Your task is to retype each line of the data below exactly.

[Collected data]
■ ■ ■

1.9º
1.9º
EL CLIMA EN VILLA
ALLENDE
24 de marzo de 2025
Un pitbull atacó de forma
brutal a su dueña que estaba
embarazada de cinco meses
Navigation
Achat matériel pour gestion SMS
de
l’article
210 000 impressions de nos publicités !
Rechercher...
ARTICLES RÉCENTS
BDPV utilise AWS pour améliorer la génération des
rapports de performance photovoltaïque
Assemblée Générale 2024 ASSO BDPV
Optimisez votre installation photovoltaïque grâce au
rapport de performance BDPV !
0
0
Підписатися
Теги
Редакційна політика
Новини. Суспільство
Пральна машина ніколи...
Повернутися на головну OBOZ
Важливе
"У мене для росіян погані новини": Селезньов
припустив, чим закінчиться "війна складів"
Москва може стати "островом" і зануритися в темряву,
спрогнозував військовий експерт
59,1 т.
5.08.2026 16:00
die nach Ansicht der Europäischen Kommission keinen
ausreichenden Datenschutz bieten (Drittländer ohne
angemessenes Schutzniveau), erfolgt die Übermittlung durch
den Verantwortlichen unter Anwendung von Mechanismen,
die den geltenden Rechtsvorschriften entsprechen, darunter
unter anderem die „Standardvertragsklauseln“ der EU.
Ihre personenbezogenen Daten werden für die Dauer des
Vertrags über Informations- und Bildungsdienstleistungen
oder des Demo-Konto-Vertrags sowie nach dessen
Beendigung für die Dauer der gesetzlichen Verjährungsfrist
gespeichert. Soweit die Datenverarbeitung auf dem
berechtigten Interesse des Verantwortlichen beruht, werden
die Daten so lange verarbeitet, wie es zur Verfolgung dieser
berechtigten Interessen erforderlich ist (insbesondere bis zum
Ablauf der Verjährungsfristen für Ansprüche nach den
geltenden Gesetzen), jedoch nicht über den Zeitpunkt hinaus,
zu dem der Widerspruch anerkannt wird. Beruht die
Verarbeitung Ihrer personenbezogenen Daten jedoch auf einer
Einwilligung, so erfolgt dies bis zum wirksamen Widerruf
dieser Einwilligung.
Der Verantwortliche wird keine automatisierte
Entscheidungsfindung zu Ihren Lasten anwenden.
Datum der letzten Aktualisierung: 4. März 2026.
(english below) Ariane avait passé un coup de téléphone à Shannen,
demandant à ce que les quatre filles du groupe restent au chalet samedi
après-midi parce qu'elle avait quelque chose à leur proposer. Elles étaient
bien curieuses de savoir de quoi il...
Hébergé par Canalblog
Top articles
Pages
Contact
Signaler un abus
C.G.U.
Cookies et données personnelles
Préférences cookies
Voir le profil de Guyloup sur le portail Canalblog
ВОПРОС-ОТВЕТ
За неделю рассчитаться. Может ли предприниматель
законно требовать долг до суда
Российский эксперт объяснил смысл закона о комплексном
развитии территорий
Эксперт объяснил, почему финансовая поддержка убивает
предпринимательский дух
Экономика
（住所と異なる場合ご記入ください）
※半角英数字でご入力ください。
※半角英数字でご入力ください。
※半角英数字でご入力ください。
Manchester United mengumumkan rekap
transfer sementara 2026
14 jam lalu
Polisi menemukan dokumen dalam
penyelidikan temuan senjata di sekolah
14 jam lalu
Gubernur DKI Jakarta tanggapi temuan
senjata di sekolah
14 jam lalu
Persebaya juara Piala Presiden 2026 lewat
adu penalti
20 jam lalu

■ ■ ■

- OUTPUT OF THE EXERCISE -
1.9º
1.9º
EL CLIMA EN VILLA
ALLENDE
24 de marzo de 2025
Un pitbull atacó de forma
brutal a su dueña que estaba
embarazada de cinco meses
Navigation
Achat matériel pour gestion SMS
de
l’article
210 000 impressions de nos publicités !
Rechercher...
ARTICLES RÉCENTS
BDPV utilise AWS pour améliorer la génération des
rapports de performance photovoltaïque
Assemblée Générale 2024 ASSO BDPV
Optimisez votre installation photovoltaïque grâce au
rapport de performance BDPV !
0
0
Підписатися
Теги
Редакційна політика
Новини. Суспільство
Пральна машина ніколи...
Повернутися на головну OBOZ
Важливе
"У мене для росіян погані новини": Селезньов
припустив, чим закінчиться "війна складів"
Москва може стати "островом" і зануритися в темряву,
спрогнозував військовий експерт
59,1 т.
5.08.2026 16:00
die nach Ansicht der Europäischen Kommission keinen
ausreichenden Datenschutz bieten (Drittländer ohne
angemessenes Schutzniveau), erfolgt die Übermittlung durch
den Verantwortlichen unter Anwendung von Mechanismen,
die den geltenden Rechtsvorschriften entsprechen, darunter
unter anderem die „Standardvertragsklauseln“ der EU.
Ihre personenbezogenen Daten werden für die Dauer des
Vertrags über Informations- und Bildungsdienstleistungen
oder des Demo-Konto-Vertrags sowie nach dessen
Beendigung für die Dauer der gesetzlichen Verjährungsfrist
gespeichert. Soweit die Datenverarbeitung auf dem
berechtigten Interesse des Verantwortlichen beruht, werden
die Daten so lange verarbeitet, wie es zur Verfolgung dieser
berechtigten Interessen erforderlich ist (insbesondere bis zum
Ablauf der Verjährungsfristen für Ansprüche nach den
geltenden Gesetzen), jedoch nicht über den Zeitpunkt hinaus,
zu dem der Widerspruch anerkannt wird. Beruht die
Verarbeitung Ihrer personenbezogenen Daten jedoch auf einer
Einwilligung, so erfolgt dies bis zum wirksamen Widerruf
dieser Einwilligung.
Der Verantwortliche wird keine automatisierte
Entscheidungsfindung zu Ihren Lasten anwenden.
Datum der letzten Aktualisierung: 4. März 2026.
(english below) Ariane avait passé un coup de téléphone à Shannen,
demandant à ce que les quatre filles du groupe restent au chalet samedi
après-midi parce qu'elle avait quelque chose à leur proposer. Elles étaient
bien curieuses de savoir de quoi il...
Hébergé par Canalblog
Top articles
Pages
Contact
Signaler un abus
C.G.U.
Cookies et données personnelles
Préférences cookies
Voir le profil de Guyloup sur le portail Canalblog
ВОПРОС-ОТВЕТ
За неделю рассчитаться. Может ли предприниматель
законно требовать долг до суда
Российский эксперт объяснил смысл закона о комплексном
развитии территорий
Эксперт объяснил, почему финансовая поддержка убивает
предпринимательский дух
Экономика
（住所と異なる場合ご記入ください）
※半角英数字でご入力ください。
※半角英数字でご入力ください。
※半角英数字でご入力ください。
Manchester United mengumumkan rekap
transfer sementara 2026
14 jam lalu
Polisi menemukan dokumen dalam
penyelidikan temuan senjata di sekolah
14 jam lalu
Gubernur DKI Jakarta tanggapi temuan
senjata di sekolah
14 jam lalu
Persebaya juara Piala Presiden 2026 lewat
adu penalti
20 jam lalu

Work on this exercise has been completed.